Big Mortgage Backers Still Can't Stand on Own Two Feet
Bailed out banks may be scurrying to pay back their federal loans (and in the process on issues like executive compensation) but some key players in the financial world show no signs of casting off their taxpayer safety net.
AIG, Fannie Mae, Freddie Mac and GMAC – all entangled in the country's mortgage mess – are in no position to repay their government loans and may even need additional cash infusions to stay afloat, according to a New York Times report Thursday.
All four companies guaranteed mortgages and remain exposed to enormous risk as the defaults continue at record levels. And they have either recently drawn more money from the government or appear ready to do so.

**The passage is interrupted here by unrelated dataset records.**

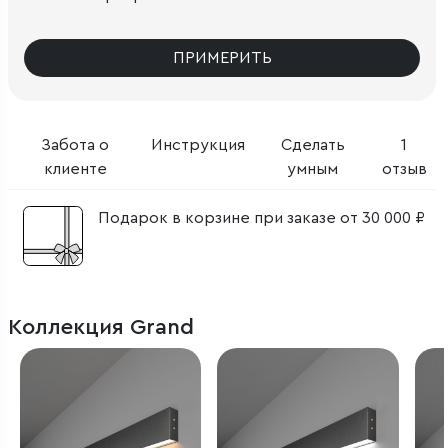
ПРИМЕРИТЬ
Забота о
Инструкция
Сделать
1
клиенте
умным
отзыв
Подарок в корзине при заказе от 30 000 ₽
Коллекция Grand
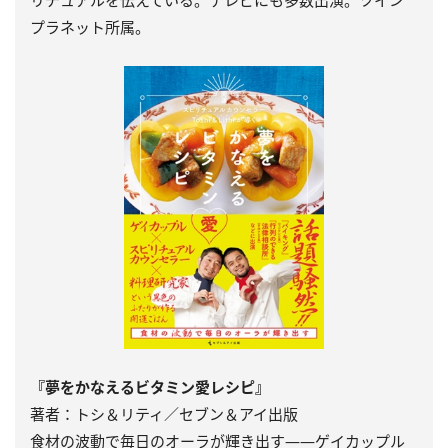
プラネット所属。
『夢をかなえるビタミン愛レシピ』
著者：トシ＆リティ／セブン＆アイ出版
食材の波動で毎日のオーラが輝き出す――ゲイカップル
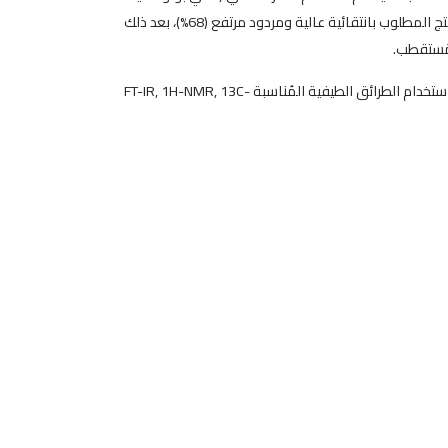
الصوديوم) بنسبة مولية للمواد المتفاعلة(1:10) ، وذلك عند زمن تفاعل قدره تسع ساعات وعند درجة حرارة 100°C حيث تم الحصول على المنتج المطلوب بانتقائية عالية ومردود مرتفع (68%)، بعد ذلك
مُستقطب.
تم تتبع سير التفاعل باستخدام كروماتوغرافيا الطبقة الرقيقة (TLC) ثم فُصل ناتج التفاعل وتمت تنقيته كروماتوغرافياً وحُددت بنيته الجزيئية باستخدام الطرائق الطيفية المُناسبة FT-IR, 1H-NMR, 13C-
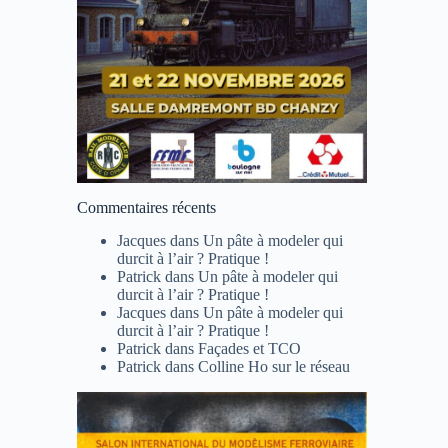
Commentaires récents
Jacques
dans
Un pâte à modeler qui
durcit à l’air ? Pratique !
Patrick
dans
Un pâte à modeler qui
durcit à l’air ? Pratique !
Jacques
dans
Un pâte à modeler qui
durcit à l’air ? Pratique !
Patrick
dans
Façades et TCO
Patrick
dans
Colline Ho sur le réseau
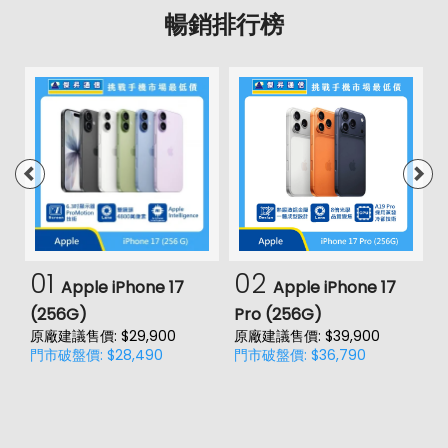
暢銷排行榜
01
02
Apple iPhone 17
Apple iPhone 17
(256G)
Pro (256G)
(
原廠建議售價: $29,900
原廠建議售價: $39,900
原
門市破盤價: $28,490
門市破盤價: $36,790
門
價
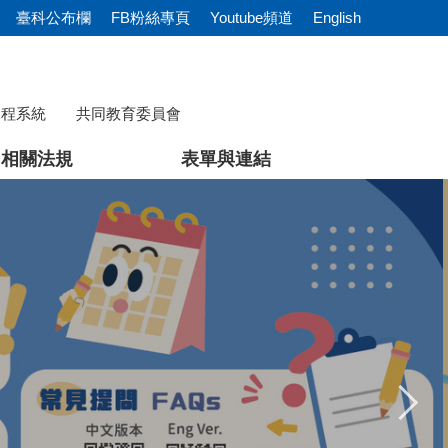
臺科公布欄
FB粉絲專頁
Youtube頻道
English
課程系統
共同教育委員會
相關法規
表單與連結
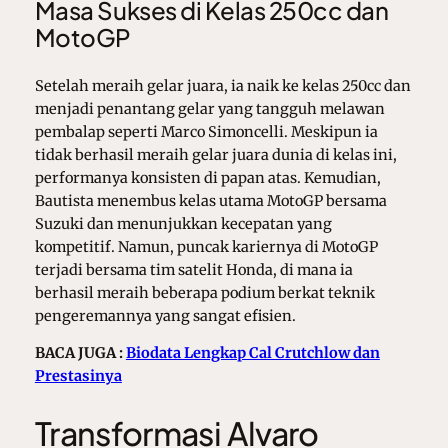
Masa Sukses di Kelas 250cc dan
MotoGP
Setelah meraih gelar juara, ia naik ke kelas 250cc dan
menjadi penantang gelar yang tangguh melawan
pembalap seperti Marco Simoncelli. Meskipun ia
tidak berhasil meraih gelar juara dunia di kelas ini,
performanya konsisten di papan atas. Kemudian,
Bautista menembus kelas utama MotoGP bersama
Suzuki dan menunjukkan kecepatan yang
kompetitif. Namun, puncak kariernya di MotoGP
terjadi bersama tim satelit Honda, di mana ia
berhasil meraih beberapa podium berkat teknik
pengeremannya yang sangat efisien.
BACA JUGA :
Biodata Lengkap Cal Crutchlow dan
Prestasinya
Transformasi Alvaro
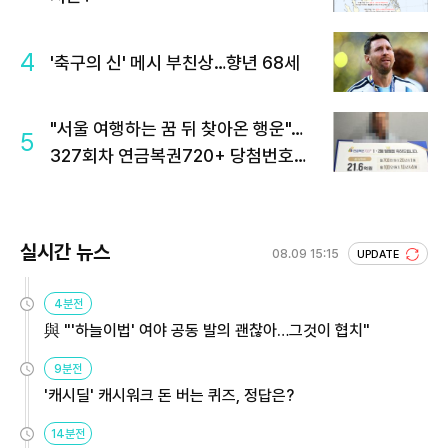
4
'축구의 신' 메시 부친상…향년 68세
"서울 여행하는 꿈 뒤 찾아온 행운"…
5
327회차 연금복권720+ 당첨번호조
회 주목
실시간 뉴스
08.09 15:15
UPDATE
4분전
與 "'하늘이법' 여야 공동 발의 괜찮아…그것이 협치"
9분전
'캐시딜' 캐시워크 돈 버는 퀴즈, 정답은?
14분전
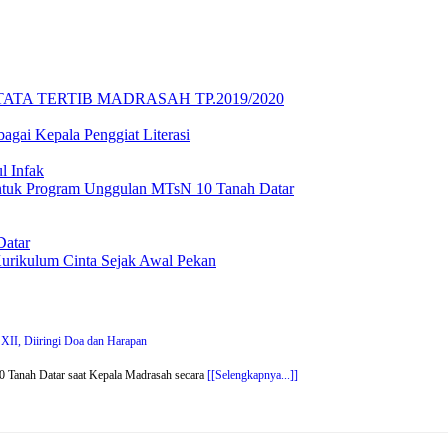
ATA TERTIB MADRASAH TP.2019/2020
gai Kepala Penggiat Literasi
l Infak
Untuk Program Unggulan MTsN 10 Tanah Datar
Datar
urikulum Cinta Sejak Awal Pekan
XII, Diiringi Doa dan Harapan
 Tanah Datar saat Kepala Madrasah secara
[[Selengkapnya...]]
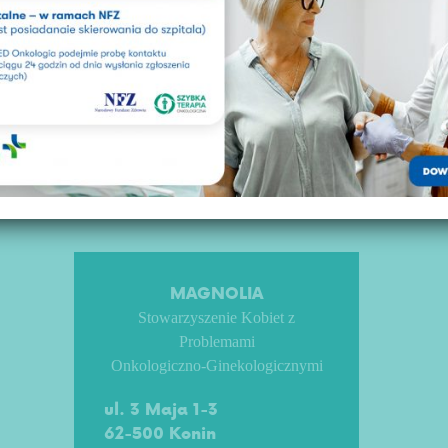
Dieta a nowotwór
Rak jajnika
Ważne informacje
dla pacjentki
MAGNOLIA
Stowarzyszenie Kobiet z
Problemami
Onkologiczno-Ginekologicznymi
ul. 3 Maja 1-3
62-500 Konin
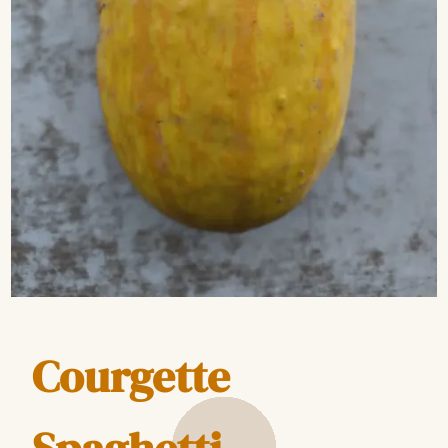
Courgette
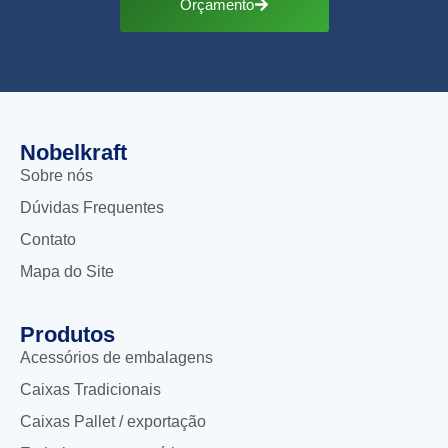
Orçamento
Nobelkraft
Sobre nós
Dúvidas Frequentes
Contato
Mapa do Site
Produtos
Acessórios de embalagens
Caixas Tradicionais
Caixas Pallet / exportação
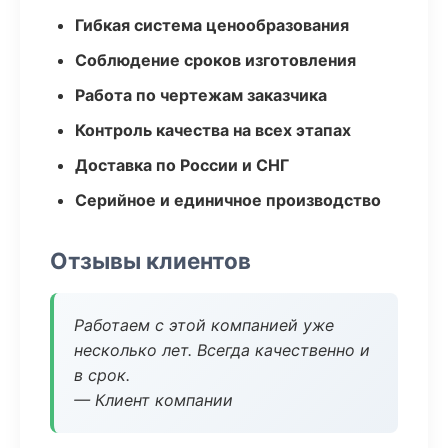
Гибкая система ценообразования
Соблюдение сроков изготовления
Работа по чертежам заказчика
Контроль качества на всех этапах
Доставка по России и СНГ
Серийное и единичное производство
Отзывы клиентов
Работаем с этой компанией уже
несколько лет. Всегда качественно и
в срок.
— Клиент компании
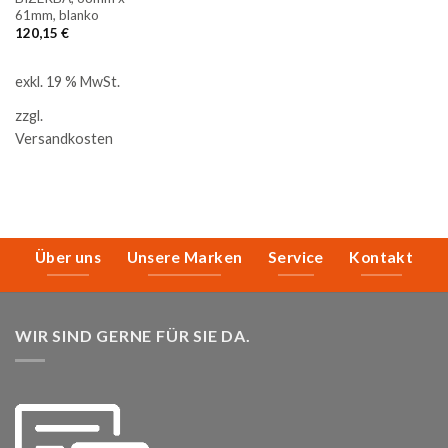
61mm, blanko
120,15
€
exkl. 19 % MwSt.
zzgl.
Versandkosten
Über uns
Unsere Marken
Service
Kontakt
WIR SIND GERNE FÜR SIE DA.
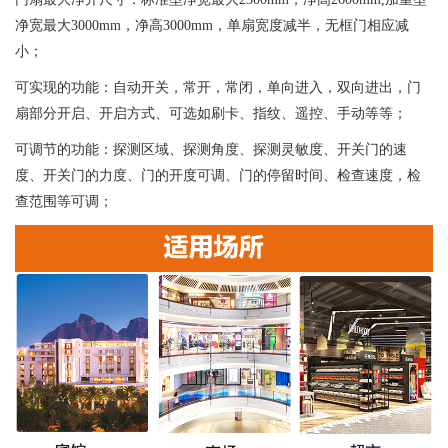
净宽最大3000mm，净高3000mm，单扇宽度减半，无框门相应减
小；
可实现的功能：自动开关，常开，常闭，单向进入，双向进出，门
扇部分开启、开启方式、可选如刷卡、指纹、遥控、手动等等；
可调节的功能：探测区域、探测角度、探测灵敏度、开关门的速
度、开关门的力度、门的开度可调、门的停留时间、检查速度，检
查范围等可调；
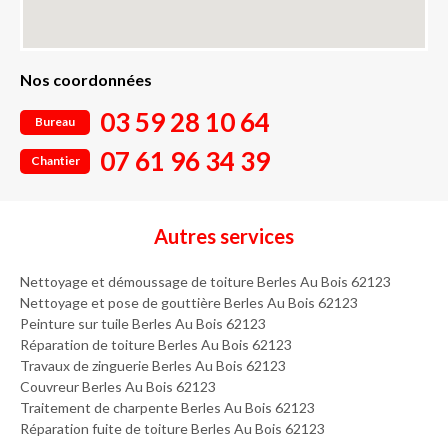
Nos coordonnées
03 59 28 10 64
Bureau
07 61 96 34 39
Chantier
Autres services
Nettoyage et démoussage de toiture Berles Au Bois 62123
Nettoyage et pose de gouttière Berles Au Bois 62123
Peinture sur tuile Berles Au Bois 62123
Réparation de toiture Berles Au Bois 62123
Travaux de zinguerie Berles Au Bois 62123
Couvreur Berles Au Bois 62123
Traitement de charpente Berles Au Bois 62123
Réparation fuite de toiture Berles Au Bois 62123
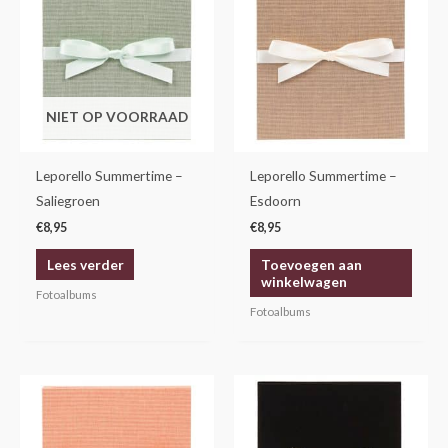
NIET OP VOORRAAD
Leporello Summertime –
Leporello Summertime –
Saliegroen
Esdoorn
€
8,95
€
8,95
Lees verder
Toevoegen aan
winkelwagen
Fotoalbums
Fotoalbums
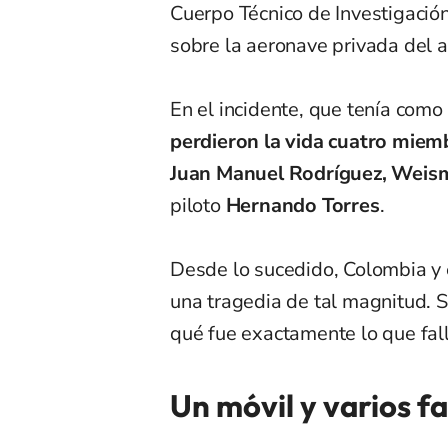
Cuerpo Técnico de Investigación
sobre la aeronave privada del ar
En el incidente, que tenía com
perdieron la vida cuatro miemb
Juan Manuel Rodríguez, Weism
piloto
Hernando Torres
.
Desde lo sucedido, Colombia y 
una tragedia de tal magnitud. 
qué fue exactamente lo que fall
Un móvil y varios fa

Specifically, according to the Times:
• Fannie and Freddie have used $112 billion of the $400 billion promised by the Treasury Department. They are in talks to double the funds available to them - $400 billion each – according to people familiar with the negotiations.
• GMAC, which has received $13.4 billion in TARP funds, is looking for an additional $5.6 billion because of continued weakness.
• AIG took an additional $2 billion from a $30 billion government loan facility after the original $40 billion rescue package wasn't enough.
All told, the $600 billion dollars reserved for these four companies drastically exceeds the total government money pumped into the banking industry - $245 billion, of which $185 has been repaid or is expected to be.
And if Fannie and Freddie are given extra funding, the taxpayer bailout would balloon to $1 trillion.